[EXERCISE OBJECTIVE]: Going down the listing below, print exactly each line from the one with "## Introducción" up to and including the one with "1. **Claridad sobre", and skip the rest.

[EXERCISE MATERIAL]:
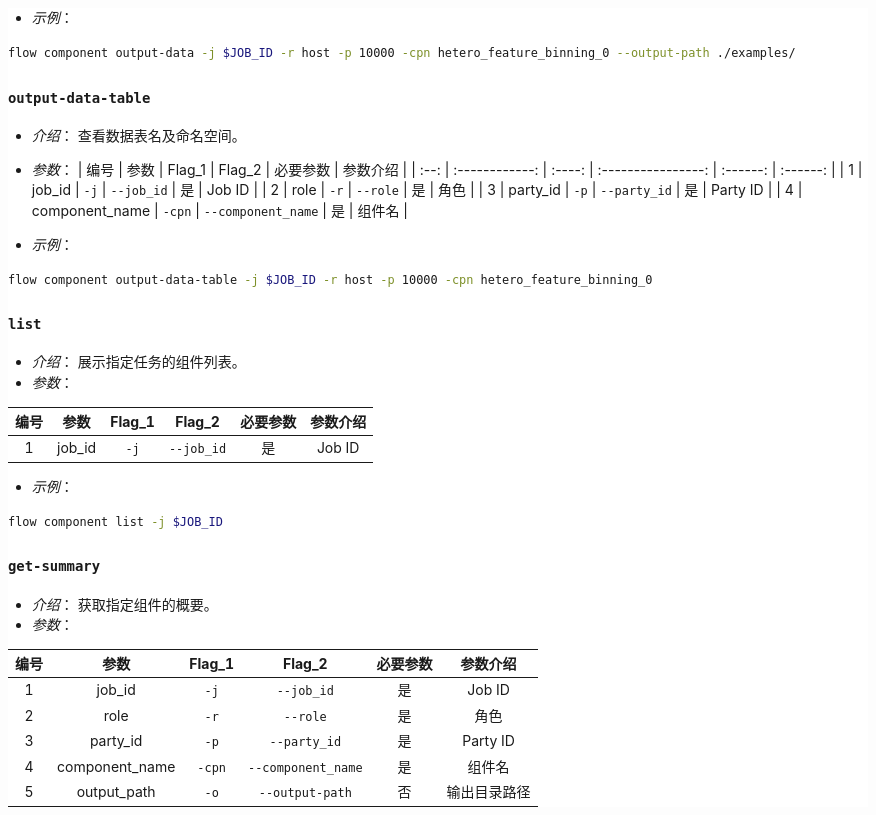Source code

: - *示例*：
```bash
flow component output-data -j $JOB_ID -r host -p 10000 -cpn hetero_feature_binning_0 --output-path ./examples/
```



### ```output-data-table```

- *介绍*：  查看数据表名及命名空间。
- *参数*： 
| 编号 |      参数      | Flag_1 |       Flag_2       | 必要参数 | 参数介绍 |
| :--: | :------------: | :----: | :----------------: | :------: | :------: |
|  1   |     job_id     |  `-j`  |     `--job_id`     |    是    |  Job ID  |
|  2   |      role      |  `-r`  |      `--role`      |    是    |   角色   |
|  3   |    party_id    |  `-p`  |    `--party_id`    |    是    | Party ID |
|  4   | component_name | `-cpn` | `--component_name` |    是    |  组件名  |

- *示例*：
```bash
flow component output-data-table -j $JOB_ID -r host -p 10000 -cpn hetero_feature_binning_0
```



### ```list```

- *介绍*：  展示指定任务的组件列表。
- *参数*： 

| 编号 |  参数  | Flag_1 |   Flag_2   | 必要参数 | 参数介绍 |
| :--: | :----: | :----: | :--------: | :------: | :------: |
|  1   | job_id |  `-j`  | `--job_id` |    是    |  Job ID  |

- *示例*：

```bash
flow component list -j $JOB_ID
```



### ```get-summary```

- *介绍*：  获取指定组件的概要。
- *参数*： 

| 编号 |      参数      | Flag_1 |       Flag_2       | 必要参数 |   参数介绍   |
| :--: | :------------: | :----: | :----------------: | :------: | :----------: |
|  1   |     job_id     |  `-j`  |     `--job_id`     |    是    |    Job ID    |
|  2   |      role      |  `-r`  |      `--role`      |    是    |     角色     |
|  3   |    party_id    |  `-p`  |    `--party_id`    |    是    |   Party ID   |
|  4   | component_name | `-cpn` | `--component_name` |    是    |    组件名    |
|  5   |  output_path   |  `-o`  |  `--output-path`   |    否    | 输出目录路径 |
...
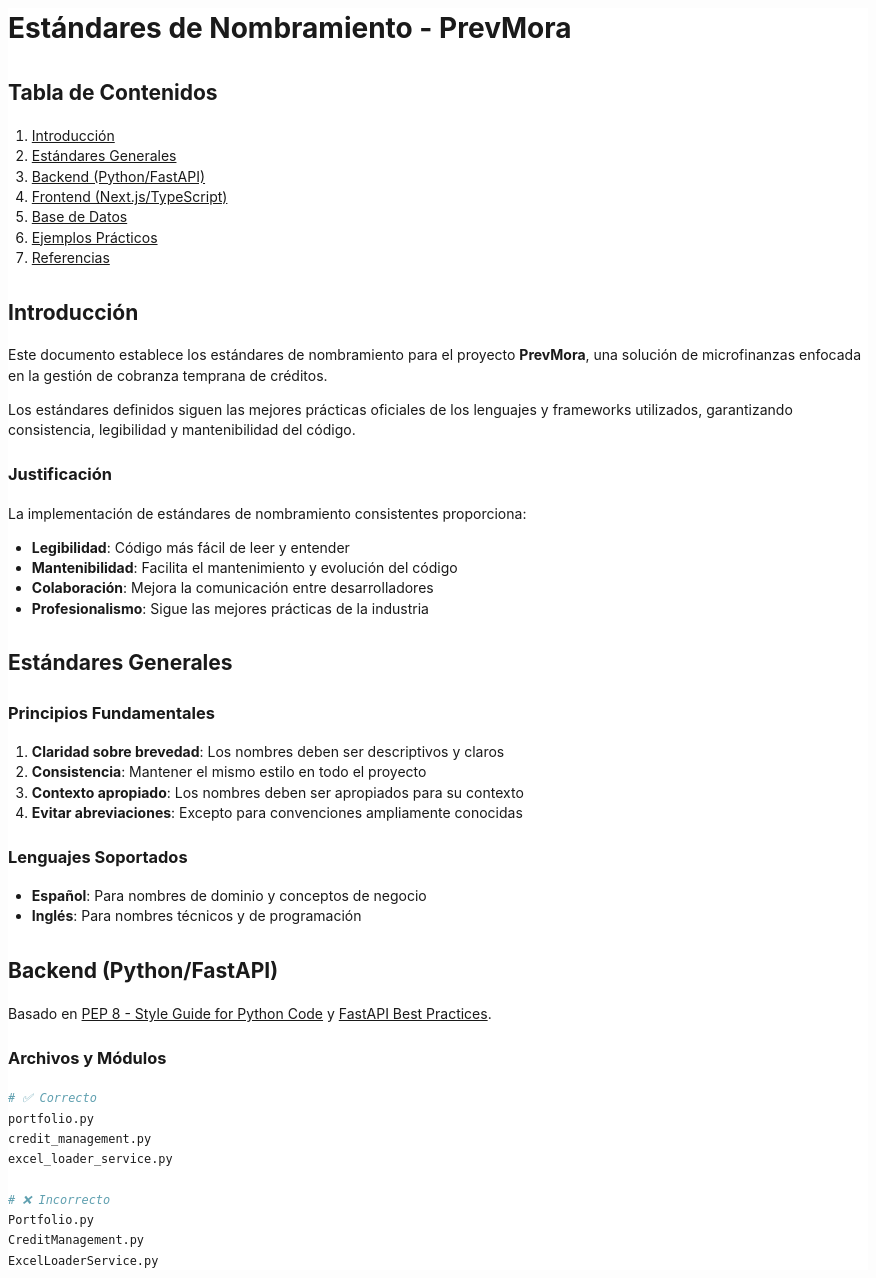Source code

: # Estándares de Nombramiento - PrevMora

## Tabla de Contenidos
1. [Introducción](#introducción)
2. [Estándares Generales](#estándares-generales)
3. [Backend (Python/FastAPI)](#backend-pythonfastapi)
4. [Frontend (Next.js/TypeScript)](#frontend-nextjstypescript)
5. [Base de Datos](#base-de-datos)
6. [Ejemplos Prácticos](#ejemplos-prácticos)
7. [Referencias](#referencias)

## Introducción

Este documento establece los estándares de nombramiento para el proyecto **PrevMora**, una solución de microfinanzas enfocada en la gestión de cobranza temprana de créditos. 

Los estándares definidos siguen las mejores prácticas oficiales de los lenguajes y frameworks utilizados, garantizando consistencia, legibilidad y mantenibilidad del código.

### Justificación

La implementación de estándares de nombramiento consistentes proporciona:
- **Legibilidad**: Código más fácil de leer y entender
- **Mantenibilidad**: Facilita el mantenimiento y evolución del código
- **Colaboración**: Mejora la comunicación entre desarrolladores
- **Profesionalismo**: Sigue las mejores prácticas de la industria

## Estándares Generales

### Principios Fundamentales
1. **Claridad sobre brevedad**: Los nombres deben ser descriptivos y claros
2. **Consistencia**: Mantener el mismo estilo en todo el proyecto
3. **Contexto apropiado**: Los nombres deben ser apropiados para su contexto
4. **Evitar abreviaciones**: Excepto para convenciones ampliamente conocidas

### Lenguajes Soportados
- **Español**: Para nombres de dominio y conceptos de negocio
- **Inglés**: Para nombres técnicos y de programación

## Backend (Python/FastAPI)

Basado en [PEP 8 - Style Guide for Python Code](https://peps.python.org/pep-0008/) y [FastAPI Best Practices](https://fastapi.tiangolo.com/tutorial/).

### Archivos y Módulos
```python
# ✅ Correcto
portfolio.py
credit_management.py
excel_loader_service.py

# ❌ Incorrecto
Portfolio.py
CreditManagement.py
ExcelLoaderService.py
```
==
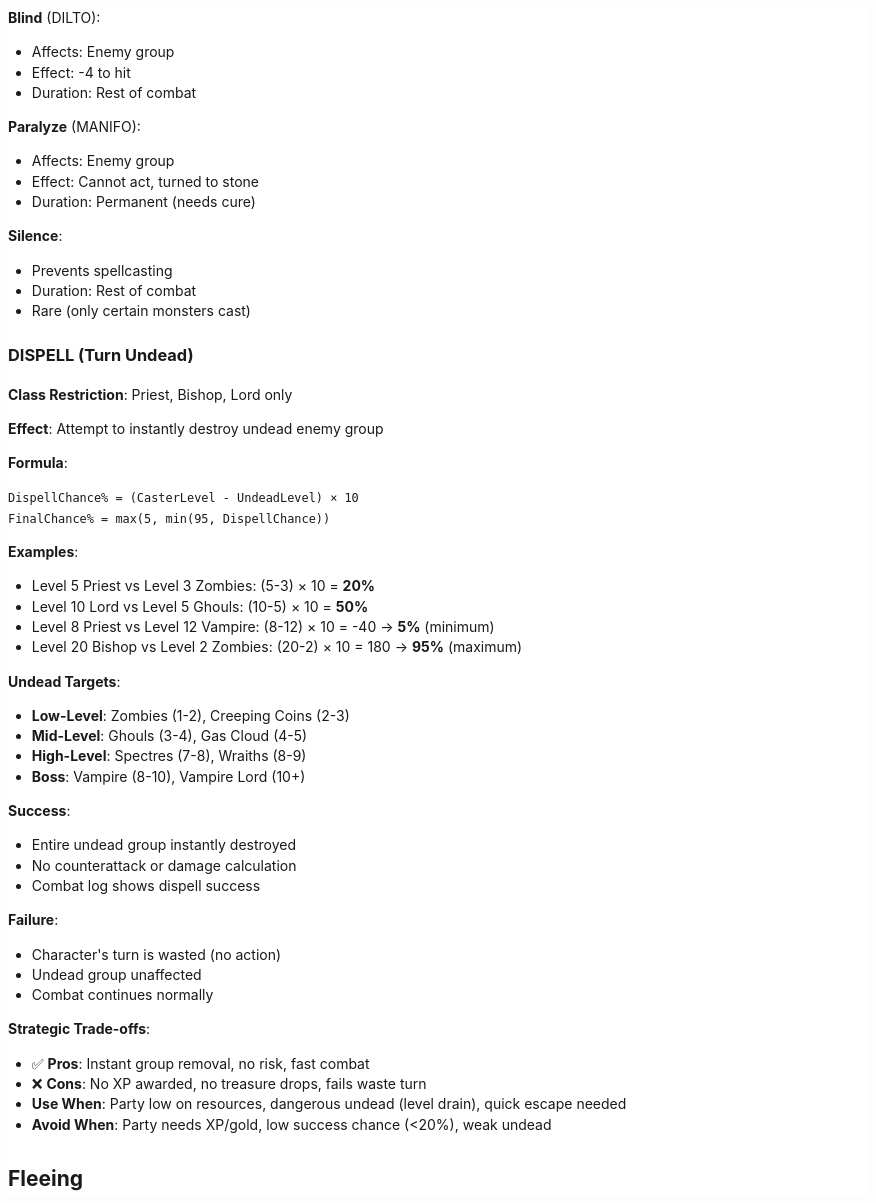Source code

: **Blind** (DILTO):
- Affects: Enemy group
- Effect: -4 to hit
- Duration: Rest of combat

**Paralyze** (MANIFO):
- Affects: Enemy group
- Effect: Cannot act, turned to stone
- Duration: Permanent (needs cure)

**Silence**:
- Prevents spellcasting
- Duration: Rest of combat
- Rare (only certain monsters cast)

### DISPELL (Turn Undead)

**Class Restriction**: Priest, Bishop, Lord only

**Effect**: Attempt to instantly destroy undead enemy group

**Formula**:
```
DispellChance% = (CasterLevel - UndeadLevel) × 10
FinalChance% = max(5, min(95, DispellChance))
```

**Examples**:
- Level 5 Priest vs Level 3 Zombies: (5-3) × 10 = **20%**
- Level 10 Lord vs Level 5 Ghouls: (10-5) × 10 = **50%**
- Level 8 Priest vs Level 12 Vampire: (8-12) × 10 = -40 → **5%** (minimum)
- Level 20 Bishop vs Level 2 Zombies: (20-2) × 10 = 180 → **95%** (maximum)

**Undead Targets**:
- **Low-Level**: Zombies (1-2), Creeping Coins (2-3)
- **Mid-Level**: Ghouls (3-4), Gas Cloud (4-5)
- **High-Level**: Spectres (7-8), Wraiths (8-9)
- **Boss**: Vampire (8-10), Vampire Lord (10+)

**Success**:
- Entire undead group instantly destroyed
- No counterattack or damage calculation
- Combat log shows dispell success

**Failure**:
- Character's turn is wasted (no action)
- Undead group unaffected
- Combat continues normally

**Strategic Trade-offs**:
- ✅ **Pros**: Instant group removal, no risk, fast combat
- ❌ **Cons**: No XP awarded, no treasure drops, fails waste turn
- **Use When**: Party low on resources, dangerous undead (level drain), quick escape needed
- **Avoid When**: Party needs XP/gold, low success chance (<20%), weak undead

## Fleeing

[RESULT OF THE TASK]:
## Introducción

Este documento establece los estándares de nombramiento para el proyecto **PrevMora**, una solución de microfinanzas enfocada en la gestión de cobranza temprana de créditos. 

Los estándares definidos siguen las mejores prácticas oficiales de los lenguajes y frameworks utilizados, garantizando consistencia, legibilidad y mantenibilidad del código.

### Justificación

La implementación de estándares de nombramiento consistentes proporciona:
- **Legibilidad**: Código más fácil de leer y entender
- **Mantenibilidad**: Facilita el mantenimiento y evolución del código
- **Colaboración**: Mejora la comunicación entre desarrolladores
- **Profesionalismo**: Sigue las mejores prácticas de la industria

## Estándares Generales

### Principios Fundamentales
1. **Claridad sobre brevedad**: Los nombres deben ser descriptivos y claros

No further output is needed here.